La justicia transicional y jurisdicción universal en contexto

La decisión de la Corte Constitucional y la crítica subsiguiente reflejan un debate más amplio compartido entre muchos países encarados con la transición de una dictadura militar violente hacia un gobierno democrático. El tema de “justicia transicional,” aunque sea poco aplicado en Guatemala, encapsula estos debates: ¿debería un país delinear una frontera entre el pasado brutal y un futuro pacífico y democrático, o confrontar el pasado a través de una comisión de verdad, dar reparaciones a los sobrevivientes y familiares de las víctimas, o iniciar juicios para los responsables de abusos de derechos humanos? Miembros de la régimen militar guatemalteco, presumibles responsables por un 90% de las 200,000 muertes del período del conflicto armado desde 1960 a 1996, tienen impunidad bajo una ley de amnistía que previene prosecución para la mayoría de la violencia contra la población mayoritariamente indígena.
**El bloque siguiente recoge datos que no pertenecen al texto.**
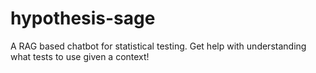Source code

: # hypothesis-sage
A RAG based chatbot for statistical testing. Get help with understanding what tests to use given a context!
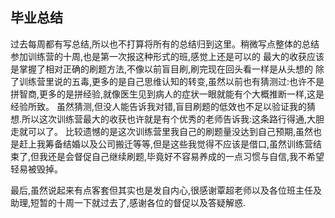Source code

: ## 毕业总结
过去每周都有写总结,所以也不打算将所有的总结归到这里。稍微写点整体的总结
参加训练营的十周,也是第一次报这种形式的班,感觉上还是可以的
最大的收获应该是掌握了相对正确的刷题方法,不像以前盲目刷,刷完现在回头看一样是从头想的
除了训练营里说的五毒,更多的是自己思维认知的转变,虽然以前也有猜测过:也许不是拼智商,更多的是拼经验,就像医生见到病人的症状一眼就能有个大概推断一样,这是经验所致。
虽然猜测,但没人能告诉我对错,盲目刷题的低效也不足以验证我的猜想.所以这次训练营最大的收获也许就是有个优秀的老师告诉我:这条路行得通,大胆走就可以了。
比较遗憾的是这次训练营里我自己的刷题量没达到自己预期,虽然也是赶上我筹备结婚以及公司搬迁等等,但是这些我觉得不应该是借口,虽然训练营结束了,但我还是会督促自己继续刷题,毕竟好不容易养成的一点习惯与自信,我不希望轻易被毁掉。

最后,虽然说起来有点客套但其实也是发自内心,很感谢覃超老师以及各位班主任及助理,短暂的十周一下就过去了,感谢各位的督促以及答疑解惑.
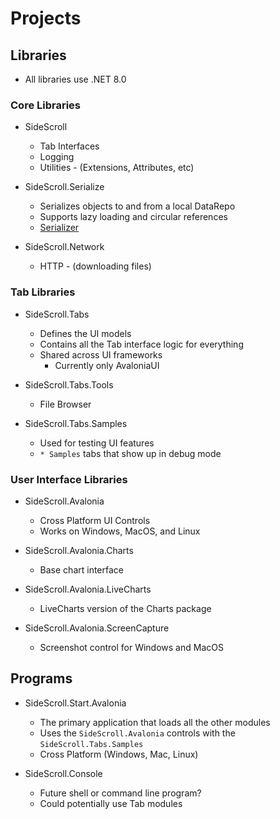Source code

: # Projects

## Libraries

- All libraries use .NET 8.0

### Core Libraries

* SideScroll
  - Tab Interfaces
  -	Logging
  - Utilities - (Extensions, Attributes, etc)

* SideScroll.Serialize
  - Serializes objects to and from a local DataRepo
  - Supports lazy loading and circular references
  - [Serializer](Serializer.md)

* SideScroll.Network
  - HTTP - (downloading files)
  
### Tab Libraries

* SideScroll.Tabs
  - Defines the UI models
  - Contains all the Tab interface logic for everything
  - Shared across UI frameworks
    - Currently only AvaloniaUI
  
* SideScroll.Tabs.Tools
  - File Browser
  
* SideScroll.Tabs.Samples
  - Used for testing UI features
  - `* Samples` tabs that show up in debug mode

### User Interface Libraries

* SideScroll.Avalonia
  - Cross Platform UI Controls
  - Works on Windows, MacOS, and Linux

* SideScroll.Avalonia.Charts
  - Base chart interface

* SideScroll.Avalonia.LiveCharts
  - LiveCharts version of the Charts package

* SideScroll.Avalonia.ScreenCapture
  - Screenshot control for Windows and MacOS

## Programs

* SideScroll.Start.Avalonia
  - The primary application that loads all the other modules
  - Uses the `SideScroll.Avalonia` controls with the `SideScroll.Tabs.Samples`
  - Cross Platform (Windows, Mac, Linux)
  
* SideScroll.Console
  - Future shell or command line program?
  - Could potentially use Tab modules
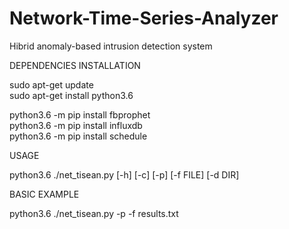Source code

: # Network-Time-Series-Analyzer
Hibrid anomaly-based intrusion detection system  


DEPENDENCIES INSTALLATION  

sudo apt-get update  
sudo apt-get install python3.6  

python3.6 -m pip install fbprophet  
python3.6 -m pip install influxdb  
python3.6 -m pip install schedule  


USAGE  

python3.6 ./net_tisean.py [-h] [-c] [-p] [-f FILE] [-d DIR]  


BASIC EXAMPLE  

python3.6 ./net_tisean.py -p -f results.txt  

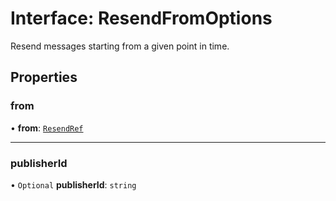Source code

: # Interface: ResendFromOptions

Resend messages starting from a given point in time.

## Properties

### from

• **from**: [`ResendRef`](ResendRef.md)

___

### publisherId

• `Optional` **publisherId**: `string`
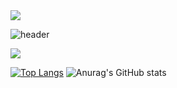<img src="https://capsule-render.vercel.app/api?type=wave&color=auto&height=200&section=header&text=내용입력&fontSize=90" />

![header](https://capsule-render.vercel.app/api?type=transparent&color=auto&height=300&section=puter&text=capsule%20render&fontSize=80)

 <img src="https://img.shields.io/badge/C-A8B9CC?style=flat&logo=C&logoColor=white"/>


[![Top Langs](https://github-readme-stats.vercel.app/api/top-langs/?username=hayun128&langs_count=8)](https://github.com/hayun128/github-readme-stats)
![Anurag's GitHub stats](https://github-readme-stats.vercel.app/api?username=hayun128&show_icons=true&theme=radical)
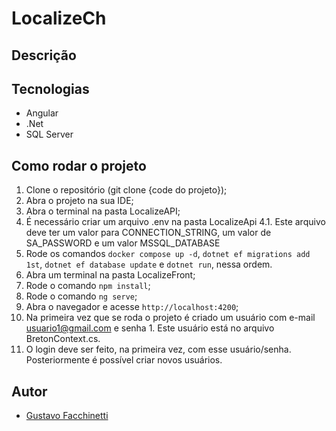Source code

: # LocalizeCh

## Descrição


## Tecnologias
- Angular
- .Net
- SQL Server


## Como rodar o projeto
1. Clone o repositório (git clone {code do projeto});
2. Abra o projeto na sua IDE;
3. Abra o terminal na pasta LocalizeAPI;
4. É necessário criar um arquivo .env na pasta LocalizeApi
  4.1. Este arquivo deve ter um valor para CONNECTION_STRING, um valor de SA_PASSWORD e um valor MSSQL_DATABASE
5. Rode os comandos `docker compose up -d`, `dotnet ef migrations add 1st`, `dotnet ef database update` e `dotnet run`, nessa ordem.
6. Abra um terminal na pasta LocalizeFront;
7. Rode o comando `npm install`;
8. Rode o comando `ng serve`;
9. Abra o navegador e acesse `http://localhost:4200`;
10. Na primeira vez que se roda o projeto é criado um usuário com e-mail usuario1@gmail.com e senha 1. Este usuário está no arquivo BretonContext.cs.
11. O login deve ser feito, na primeira vez, com esse usuário/senha. Posteriormente é possível criar novos usuários.

## Autor
- [Gustavo Facchinetti](https://www.linkedin.com/in/gustavo-facchinetti/)
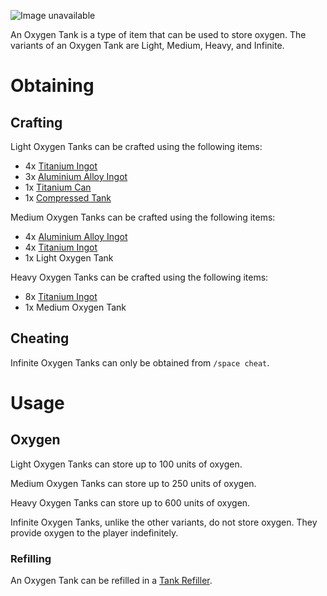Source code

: ![Image unavailable](https://i.imgur.com/t6bbW8A.png)

An Oxygen Tank is a type of item that can be used to store oxygen. The variants of an Oxygen Tank are Light, Medium, Heavy, and Infinite.

# Obtaining

## Crafting

Light Oxygen Tanks can be crafted using the following items:

* 4x [Titanium Ingot](Titanium-Ingot)
* 3x [Aluminium Alloy Ingot](Aluminium-Alloy-Ingot)
* 1x [Titanium Can](Titanium-Can)
* 1x [Compressed Tank](Compressed-Tank)

Medium Oxygen Tanks can be crafted using the following items:

* 4x [Aluminium Alloy Ingot](Aluminium-Alloy-Ingot)
* 4x [Titanium Ingot](Titanium-Ingot)
* 1x Light Oxygen Tank

Heavy Oxygen Tanks can be crafted using the following items:

* 8x [Titanium Ingot](Titanium-Ingot)
* 1x Medium Oxygen Tank

## Cheating

Infinite Oxygen Tanks can only be obtained from `/space cheat`.

# Usage

## Oxygen

Light Oxygen Tanks can store up to 100 units of oxygen.

Medium Oxygen Tanks can store up to 250 units of oxygen.

Heavy Oxygen Tanks can store up to 600 units of oxygen.

Infinite Oxygen Tanks, unlike the other variants, do not store oxygen. They provide oxygen to the player indefinitely.

### Refilling

An Oxygen Tank can be refilled in a [Tank Refiller](Tank-Refiller).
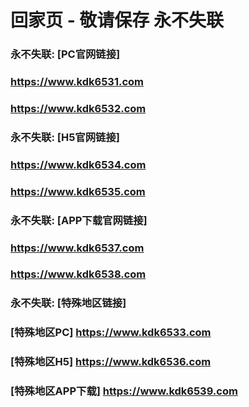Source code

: # 回家页 - 敬请保存 永不失联


### 永不失联:  [PC官网链接]
### <https://www.kdk6531.com>
### <https://www.kdk6532.com>
### 永不失联:  [H5官网链接]
### <https://www.kdk6534.com>
### <https://www.kdk6535.com>
### 永不失联:  [APP下载官网链接]
### <https://www.kdk6537.com>
### <https://www.kdk6538.com>
### 永不失联:  [特殊地区链接]
### [特殊地区PC] <https://www.kdk6533.com>
### [特殊地区H5] <https://www.kdk6536.com>
### [特殊地区APP下载] <https://www.kdk6539.com>
<!--
**emc00123/emc00123** is a ✨ _special_ ✨ repository because its `README.md` (this file) appears on your GitHub profile.

Here are some ideas to get you started:

- 🔭 I’m currently working on ...
- 🌱 I’m currently learning ...
- 👯 I’m looking to collaborate on ...
- 🤔 I’m looking for help with ...
- 💬 Ask me about ...
- 📫 How to reach me: ...
- 😄 Pronouns: ...
- ⚡ Fun fact: ...
-->
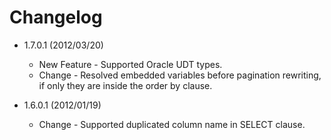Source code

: # Changelog

 - 1.7.0.1 (2012/03/20)
   - New Feature - Supported Oracle UDT types.
   - Change - Resolved embedded variables before pagination rewriting, if only they are inside the order by clause.

 - 1.6.0.1 (2012/01/19)
   - Change - Supported duplicated column name in SELECT clause.
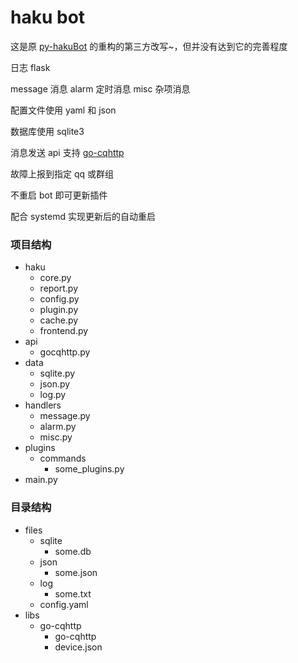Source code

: # haku bot

这是原 [py-hakuBot](https://github.com/weilinfox/py-hakuBot) 的重构的第三方改写~，但并没有达到它的完善程度

日志 flask

message 消息 alarm 定时消息 misc 杂项消息

配置文件使用 yaml 和 json

数据库使用 sqlite3

消息发送 api 支持 [go-cqhttp](https://github.com/Mrs4s/go-cqhttp)

故障上报到指定 qq 或群组

不重启 bot 即可更新插件

配合 systemd 实现更新后的自动重启

### 项目结构

+ haku
  + core.py
  + report.py
  + config.py
  + plugin.py
  + cache.py
  + frontend.py
+ api
  + gocqhttp.py
+ data
  + sqlite.py
  + json.py
  + log.py
+ handlers
  + message.py
  + alarm.py
  + misc.py
+ plugins
  + commands
    + some_plugins.py
+ main.py

### 目录结构

+ files
  + sqlite
    + some.db
  + json
    + some.json
  + log
    + some.txt
  + config.yaml
+ libs
  + go-cqhttp
    + go-cqhttp
    + device.json

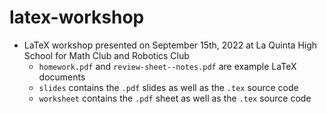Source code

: # latex-workshop

- LaTeX workshop presented on September 15th, 2022 at La Quinta High School for Math
Club and Robotics Club
    - `homework.pdf` and `review-sheet--notes.pdf` are example LaTeX documents
    - `slides` contains the `.pdf` slides as well as the `.tex` source code
    - `worksheet` contains the `.pdf` sheet as well as the `.tex` source code
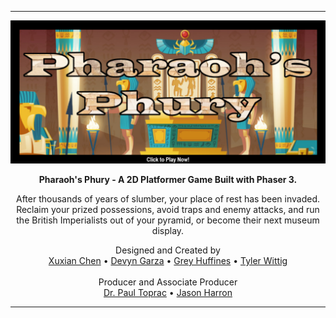 
---  

[![Pharaoh's Phury - a Phaser 3 Game](/images/titleCropped-Text.png)](https://twit96.github.io/PharaohsPhury_Phaser3/)  

<p align="center"><b>Pharaoh's Phury - A 2D Platformer Game Built with Phaser 3.</b></p> 

<p align="center">
  After thousands of years of slumber, your place of rest has been invaded. Reclaim your prized possessions, avoid traps and enemy attacks, and run the British Imperialists out of your pyramid, or become their next museum display.
</p>  

<p align="center">
  Designed and Created by
  <br />
  <a href="https://www.linkedin.com/in/xuxian-chen-81b648b5/" target="_blank">Xuxian Chen</a>
  •
  <a href="https://www.linkedin.com/in/devyn-garza-858541160/" target="_blank">Devyn Garza</a>
  •
  <a href="https://www.linkedin.com/in/grey-huffines-45364a137/" target="_blank">Grey Huffines</a>
  •
  <a href="https://www.linkedin.com/in/tylerwittig/" target="_blank">Tyler Wittig</a>
  <br />
  <br />
  Producer and Associate Producer
  <br />
  <a href="https://www.linkedin.com/in/paultoprac/" target="_blank">Dr. Paul Toprac</a>
  •
  <a href="https://www.linkedin.com/in/jason-harron-a5ba06b/" target="_blank">Jason Harron</a>
</p>

---  

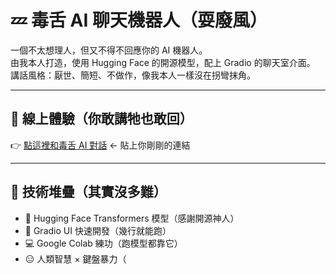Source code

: # 💤 毒舌 AI 聊天機器人（耍廢風）

一個不太想理人，但又不得不回應你的 AI 機器人。  
由我本人打造，使用 Hugging Face 的開源模型，配上 Gradio 的聊天室介面。  
講話風格：厭世、簡短、不做作，像我本人一樣沒在拐彎抹角。

---

## 🔗 線上體驗（你敢講牠也敢回）
👉 [點這裡和毒舌 AI 對話](https://你的gradio.live網址) ← 貼上你剛剛的連結

---

## 🧠 技術堆疊（其實沒多難）

- 🤗 Hugging Face Transformers 模型（感謝開源神人）
- 🧪 Gradio UI 快速開發（幾行就能跑）
- 💻 Google Colab 練功（跑模型都靠它）
- 😑 人類智慧 × 鍵盤暴力（
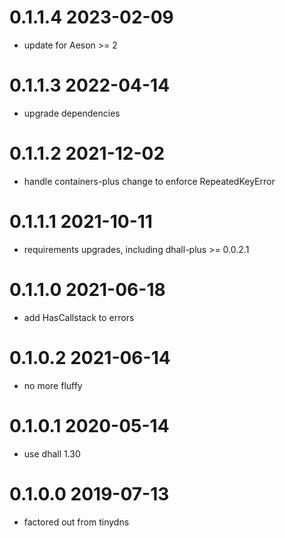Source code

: 0.1.1.4 2023-02-09
==================
- update for Aeson >= 2

0.1.1.3 2022-04-14
==================
- upgrade dependencies

0.1.1.2 2021-12-02
==================
- handle containers-plus change to enforce RepeatedKeyError

0.1.1.1 2021-10-11
==================
- requirements upgrades, including dhall-plus >= 0.0.2.1

0.1.1.0 2021-06-18
==================
- add HasCallstack to errors

0.1.0.2 2021-06-14
==================
- no more fluffy

0.1.0.1 2020-05-14
==================
- use dhall 1.30

0.1.0.0 2019-07-13
==================
- factored out from tinydns
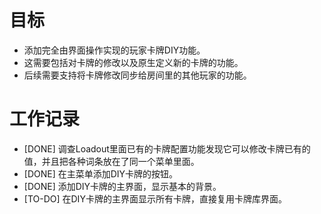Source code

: # 目标
- 添加完全由界面操作实现的玩家卡牌DIY功能。
- 这需要包括对卡牌的修改以及原生定义新的卡牌的功能。
- 后续需要支持将卡牌修改同步给房间里的其他玩家的功能。

# 工作记录
- [DONE] 调查Loadout里面已有的卡牌配置功能发现它可以修改卡牌已有的值，并且把各种词条放在了同一个菜单里面。
- [DONE] 在主菜单添加DIY卡牌的按钮。
- [DONE] 添加DIY卡牌的主界面，显示基本的背景。
- [TO-DO] 在DIY卡牌的主界面显示所有卡牌，直接复用卡牌库界面。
Carente de avenidas hacia la justicia en Guatemala, algunos defensores de derechos humanos y familiares de las víctimas han encontrado empatía en las cortes españolas, donde los jueces y abogados han intentado aplicar la jurisdicción universal para juzgar a los responsables de abusos de derechos humanos en Guatemala. Un grupo de familiares de víctimas y sobrevivientes, entre ellos Rigoberta Menchú, presentó una querella con la Audiencia Nacional española en 1999, acusando a los militares de genocidio, terrorismo del Estado, tortura, y otros abusos de derechos humanos. En julio del año 2006, el juez español Santiago Pedraz dio ordenes para el arresto de seis miembros del régimen militar guatemalteco, encargándoles con estos crímenes de derechos humanos. Cuatro de estos seis fueron detenidos en noviembre de 2006, pero la decisión de la Corte Constitucional de Guatemala de 12 diciembre 2007 dejó en libertad a los detenidos, declarando inválida la aplicación de jurisdicción universal en España. La Corte tenía el derecho de negar la jurisdicción española, pero muchos dudan que haya intenciones serias de continuar con juicios domésticos.

El 31 de enero de 2008, Karen Engle participó en un foro sobre la impunidad en Ciudad Guatemala, dirigido por la ONG guatemalteca Genocidio Nunca Más. Parte de una serie de eventos que respondieron a la decisión de la Corte Constitucional, el foro también tenía como objetivo conmemorar el aniversario de la bomba incendiara de la Embajada española por parte del régimen militar guatemalteco en 1980. La profesora Engle contextualizó la decisión de la Corte en una charla sobre la justicia transicional y la jurisdicción universal en el derecho internacional. Guatemala no ha hecho una transición completa, dijo, y por eso un tribunal internacional ha tomado la responsabilidad de buscar la justicia criminal [el comentario de Engle, en inglés y español]. “Como resulta evidente en la resolución de la Corte Constitucional del 12 de diciembre pasado, Guatemala no ha hecho la transición,” dijo, “y la pregunta es cuándo y cómo va a hacerlo.”

En el lado positivo, los jueces y abogados españoles han continuado investigando casos de abusos de derechos humanos en Guatemala, y testigos y activistas todavía viajan a España para dar testimonio. Otros países europeos han sido persuadidos de hacer lo mismo. Aunque no se puede juzgar a los acusados en España, muchas personas esperan que haya una consciencia aumentada y una deshonra pública para los presuntos responsables por la violencia en Guatemala.